Thoughts on GPT-3.5-Turbo vs. Claude 3 Haiku

Just some food for thought. Like many others, I have been recently switching to Claude 3 Haiku, finding it excellent and outstanding for its pricing level ($0.25/M input tokens, $1.25/M output compared to GPT-3.5-Turbo’s $0.50/M input, $1.50/M output).

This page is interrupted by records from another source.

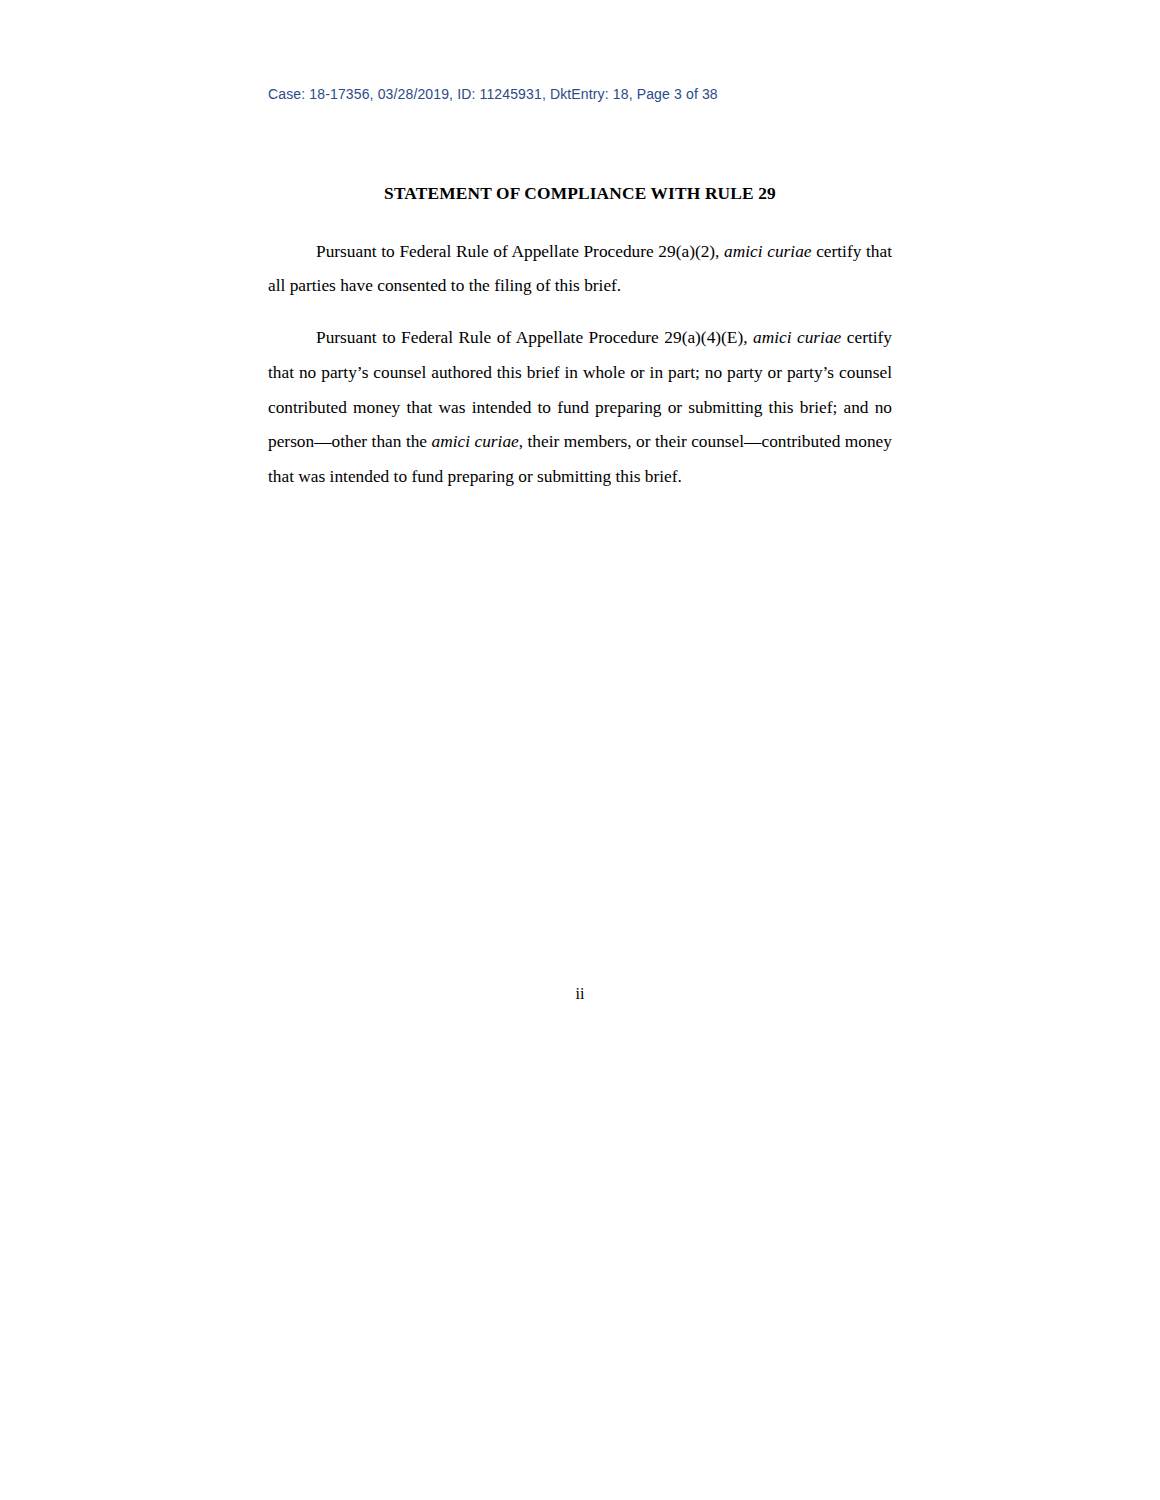Case: 18-17356, 03/28/2019, ID: 11245931, DktEntry: 18, Page 3 of 38
STATEMENT OF COMPLIANCE WITH RULE 29
Pursuant to Federal Rule of Appellate Procedure 29(a)(2), amici curiae certify that all parties have consented to the filing of this brief.
Pursuant to Federal Rule of Appellate Procedure 29(a)(4)(E), amici curiae certify that no party’s counsel authored this brief in whole or in part; no party or party’s counsel contributed money that was intended to fund preparing or submitting this brief; and no person—other than the amici curiae, their members, or their counsel—contributed money that was intended to fund preparing or submitting this brief.
ii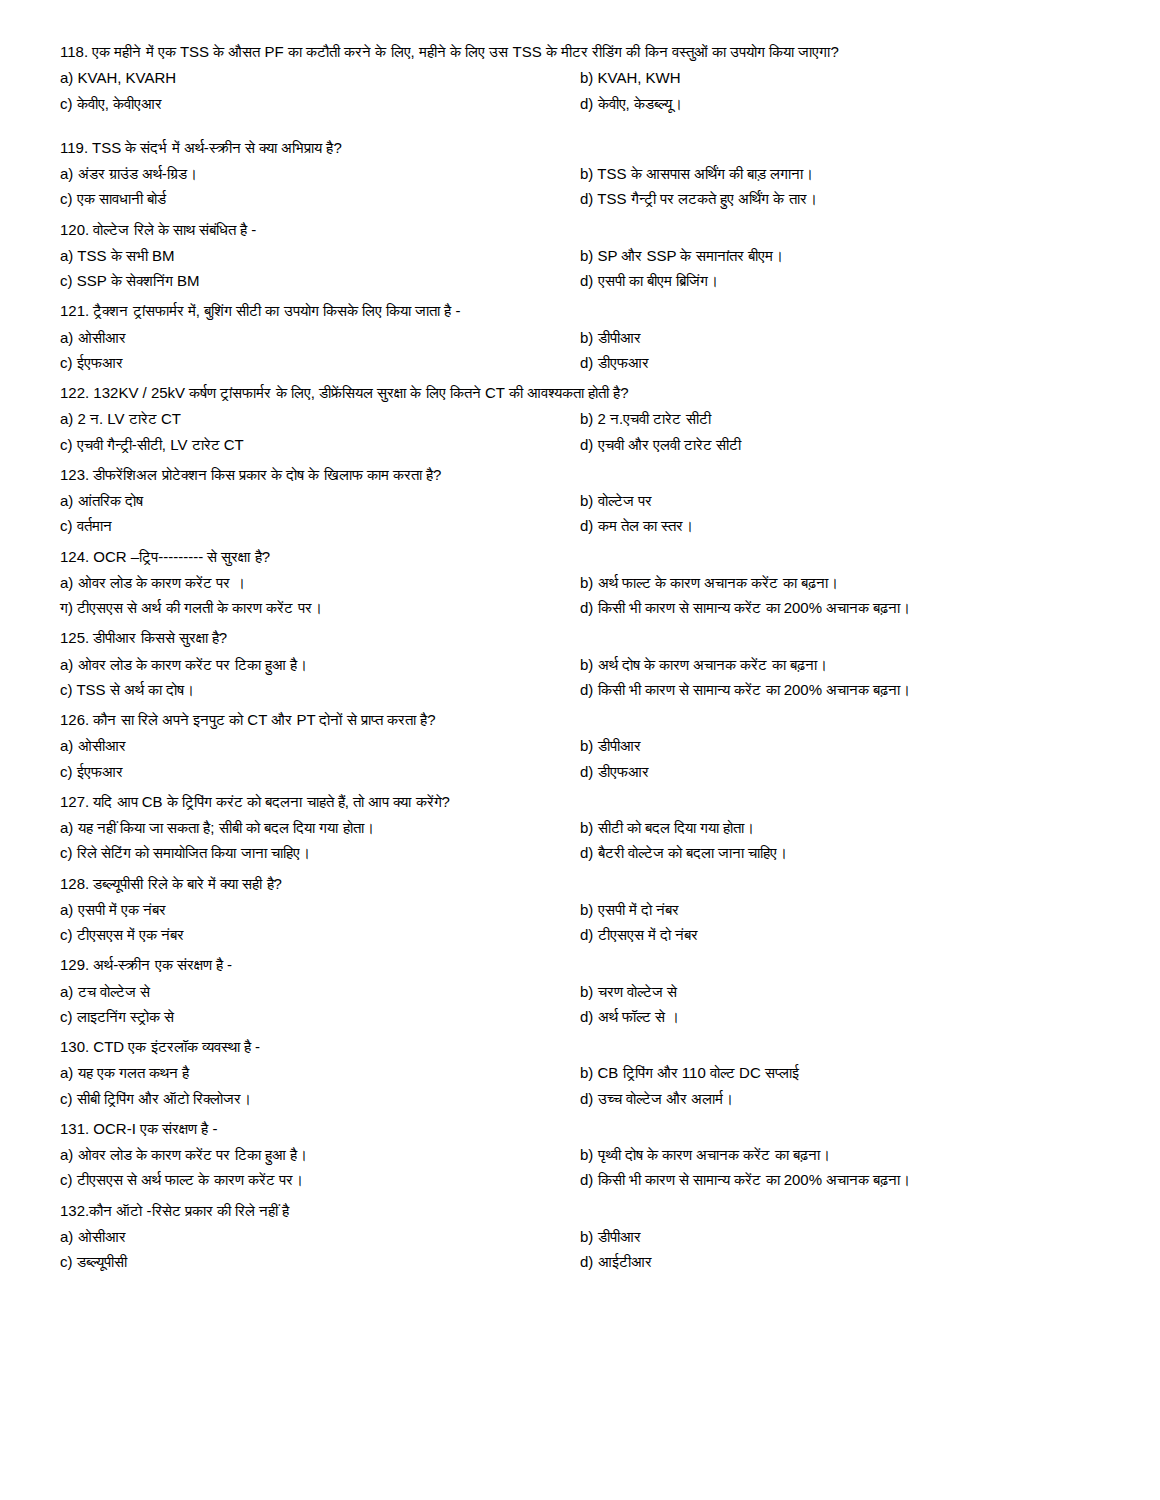118. एक महीने में एक TSS के औसत PF का कटौती करने के लिए, महीने के लिए उस TSS के मीटर रीडिंग की किन वस्तुओं का उपयोग किया जाएगा?
| a) KVAH, KVARH | b) KVAH, KWH |
| c) केवीए, केवीएआर | d) केवीए, केडब्ल्यू। |
119. TSS के संदर्भ में अर्थ-स्क्रीन से क्या अभिप्राय है?
| a) अंडर ग्राउंड अर्थ-ग्रिड। | b) TSS के आसपास अर्थिंग की बाड़ लगाना। |
| c) एक सावधानी बोर्ड | d) TSS गैन्ट्री पर लटकते हुए अर्थिंग के तार। |
120. वोल्टेज रिले के साथ संबंधित है -
| a) TSS के सभी BM | b) SP और SSP के समानांतर बीएम। |
| c) SSP के सेक्शनिंग BM | d) एसपी का बीएम ब्रिजिंग। |
121. ट्रैक्शन ट्रांसफार्मर में, बुशिंग सीटी का उपयोग किसके लिए किया जाता है -
| a) ओसीआर | b) डीपीआर |
| c) ईएफआर | d) डीएफआर |
122. 132KV / 25kV कर्षण ट्रांसफार्मर के लिए, डीफ्रेंसियल सुरक्षा के लिए कितने CT की आवश्यकता होती है?
| a) 2 न. LV टारेट CT | b) 2 न.एचवी टारेट सीटी |
| c) एचवी गैन्ट्री-सीटी, LV टारेट CT | d) एचवी और एलवी टारेट सीटी |
123. डीफरेंशिअल प्रोटेक्शन किस प्रकार के दोष के खिलाफ काम करता है?
| a) आंतरिक दोष | b) वोल्टेज पर |
| c) वर्तमान | d) कम तेल का स्तर। |
124. OCR –ट्रिप--------- से सुरक्षा है?
| a) ओवर लोड के कारण करेंट पर । | b) अर्थ फाल्ट के कारण अचानक करेंट का बढ़ना। |
| ग) टीएसएस से अर्थ की गलती के कारण करेंट पर। | d) किसी भी कारण से सामान्य करेंट का 200% अचानक बढ़ना। |
125. डीपीआर किससे सुरक्षा है?
| a) ओवर लोड के कारण करेंट पर टिका हुआ है। | b) अर्थ दोष के कारण अचानक करेंट का बढ़ना। |
| c) TSS से अर्थ का दोष। | d) किसी भी कारण से सामान्य करेंट का 200% अचानक बढ़ना। |
126. कौन सा रिले अपने इनपुट को CT और PT दोनों से प्राप्त करता है?
| a) ओसीआर | b) डीपीआर |
| c) ईएफआर | d) डीएफआर |
127. यदि आप CB के ट्रिपिंग करंट को बदलना चाहते हैं, तो आप क्या करेंगे?
| a) यह नहीं किया जा सकता है; सीबी को बदल दिया गया होता। | b) सीटी को बदल दिया गया होता। |
| c) रिले सेटिंग को समायोजित किया जाना चाहिए। | d) बैटरी वोल्टेज को बदला जाना चाहिए। |
128. डब्ल्यूपीसी रिले के बारे में क्या सही है?
| a) एसपी में एक नंबर | b) एसपी में दो नंबर |
| c) टीएसएस में एक नंबर | d) टीएसएस में दो नंबर |
129. अर्थ-स्क्रीन एक संरक्षण है -
| a) टच वोल्टेज से | b) चरण वोल्टेज से |
| c) लाइटनिंग स्ट्रोक से | d) अर्थ फॉल्ट से । |
130. CTD एक इंटरलॉक व्यवस्था है -
| a) यह एक गलत कथन है | b) CB ट्रिपिंग और 110 वोल्ट DC सप्लाई |
| c) सीबी ट्रिपिंग और ऑटो रिक्लोजर। | d) उच्च वोल्टेज और अलार्म। |
131. OCR-I एक संरक्षण है -
| a) ओवर लोड के कारण करेंट पर टिका हुआ है। | b) पृथ्वी दोष के कारण अचानक करेंट का बढ़ना। |
| c) टीएसएस से अर्थ फाल्ट के कारण करेंट पर। | d) किसी भी कारण से सामान्य करेंट का 200% अचानक बढ़ना। |
132.कौन ऑटो -रिसेट प्रकार की रिले नहीं है
| a) ओसीआर | b) डीपीआर |
| c) डब्ल्यूपीसी | d) आईटीआर |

For context, Haiku is way above GPT-3.5-Turbo on many benchmarks, including the LLM arena. Haiku is at “GPT-3.75-Turbo” level with an estimated ELO score of 1181; the latest GPT-3.5-Turbo has ELO 1104 (with earlier models up to 1119) and GPT-4-Turbo sits at ELO 1251-1261 depending on the version, so Haiku is smack in the middle.

On top of that, Haiku has a 200k context window (against the meager 16k of GPT-3.5-Turbo), vision capabilities, and a knowledge cutoff of August 2023 (vs. Sep 2021 of GPT-3.5.-Turbo).

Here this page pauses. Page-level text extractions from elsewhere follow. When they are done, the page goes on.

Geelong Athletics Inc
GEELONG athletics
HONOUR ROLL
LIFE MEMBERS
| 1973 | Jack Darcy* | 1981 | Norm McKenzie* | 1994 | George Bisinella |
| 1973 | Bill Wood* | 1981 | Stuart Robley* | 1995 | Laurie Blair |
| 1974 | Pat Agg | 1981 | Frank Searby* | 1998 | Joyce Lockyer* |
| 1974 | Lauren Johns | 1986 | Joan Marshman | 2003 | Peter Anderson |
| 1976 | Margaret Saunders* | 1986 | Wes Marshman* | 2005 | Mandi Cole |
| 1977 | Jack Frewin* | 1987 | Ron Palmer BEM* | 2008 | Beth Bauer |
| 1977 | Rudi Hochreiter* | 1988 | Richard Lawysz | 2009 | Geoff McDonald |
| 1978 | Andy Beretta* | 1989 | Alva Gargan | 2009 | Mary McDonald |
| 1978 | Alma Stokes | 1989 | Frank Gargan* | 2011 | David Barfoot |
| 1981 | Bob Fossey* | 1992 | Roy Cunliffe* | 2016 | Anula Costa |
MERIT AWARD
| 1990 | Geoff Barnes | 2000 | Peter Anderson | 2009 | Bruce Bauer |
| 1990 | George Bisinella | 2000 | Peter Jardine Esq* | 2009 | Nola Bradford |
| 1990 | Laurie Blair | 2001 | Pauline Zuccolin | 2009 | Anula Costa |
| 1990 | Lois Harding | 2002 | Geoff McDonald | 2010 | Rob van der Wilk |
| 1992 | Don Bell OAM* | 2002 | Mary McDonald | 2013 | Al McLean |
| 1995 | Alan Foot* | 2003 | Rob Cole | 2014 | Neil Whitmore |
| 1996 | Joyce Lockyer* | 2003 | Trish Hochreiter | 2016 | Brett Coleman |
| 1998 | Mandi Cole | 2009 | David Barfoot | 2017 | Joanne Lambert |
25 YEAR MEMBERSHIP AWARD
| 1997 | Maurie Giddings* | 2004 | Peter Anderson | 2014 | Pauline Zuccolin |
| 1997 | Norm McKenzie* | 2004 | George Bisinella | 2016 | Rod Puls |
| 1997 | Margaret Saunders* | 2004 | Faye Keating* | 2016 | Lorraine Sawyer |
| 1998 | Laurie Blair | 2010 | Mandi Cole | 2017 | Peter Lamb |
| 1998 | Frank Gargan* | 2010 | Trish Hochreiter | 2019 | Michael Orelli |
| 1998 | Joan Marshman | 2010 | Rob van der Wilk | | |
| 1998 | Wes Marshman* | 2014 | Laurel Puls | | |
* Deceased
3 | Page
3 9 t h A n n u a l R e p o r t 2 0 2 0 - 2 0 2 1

All of this to say: while I care about “big models” and look forward to the next generation of “bigger models” (GPT-4.5, etc.), it seems OpenAI has made a major mistake (among many others…) in essentially completely neglecting the “GPT-3.5-Turbo” class of models. GPT-3.5-Turbo is old, overpriced, and under-performing.

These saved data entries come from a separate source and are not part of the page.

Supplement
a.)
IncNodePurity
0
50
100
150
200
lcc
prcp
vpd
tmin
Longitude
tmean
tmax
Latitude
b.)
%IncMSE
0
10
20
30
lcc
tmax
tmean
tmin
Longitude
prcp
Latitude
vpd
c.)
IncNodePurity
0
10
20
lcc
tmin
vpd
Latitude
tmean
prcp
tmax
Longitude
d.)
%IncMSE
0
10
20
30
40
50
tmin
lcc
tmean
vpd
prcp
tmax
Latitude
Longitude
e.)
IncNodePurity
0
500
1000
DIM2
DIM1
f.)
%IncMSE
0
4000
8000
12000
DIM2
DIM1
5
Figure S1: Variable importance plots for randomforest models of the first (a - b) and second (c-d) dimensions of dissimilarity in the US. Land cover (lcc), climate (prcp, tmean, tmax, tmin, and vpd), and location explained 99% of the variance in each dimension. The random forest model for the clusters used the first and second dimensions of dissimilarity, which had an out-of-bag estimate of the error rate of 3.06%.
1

One reason for this neglect may be that OpenAI is an “AGI lab” so it doesn’t care much about improving smaller models, but even this reason seems wrong. A uber-intelligent agent will likely want to dispatch smaller, cheaper agents to do (easy) tasks, so even in the path towards AGI it seems there is inherent research value in figuring out how to maximize intelligence and performance of small models; something that clearly Anthropic managed to do.

Am I missing something, and any reason for sticking to GPT-3.5-Turbo?

2 Likes

This is not a very fair comparison; GPT-3.5 was released in 2022, while Claude 3 Haiku was released in 2024.

I personally do not use GPT-3.5 very much, but a big benefit is being able to fine-tune GPT-3.5, which you cannot do with Claude 3 Haiku.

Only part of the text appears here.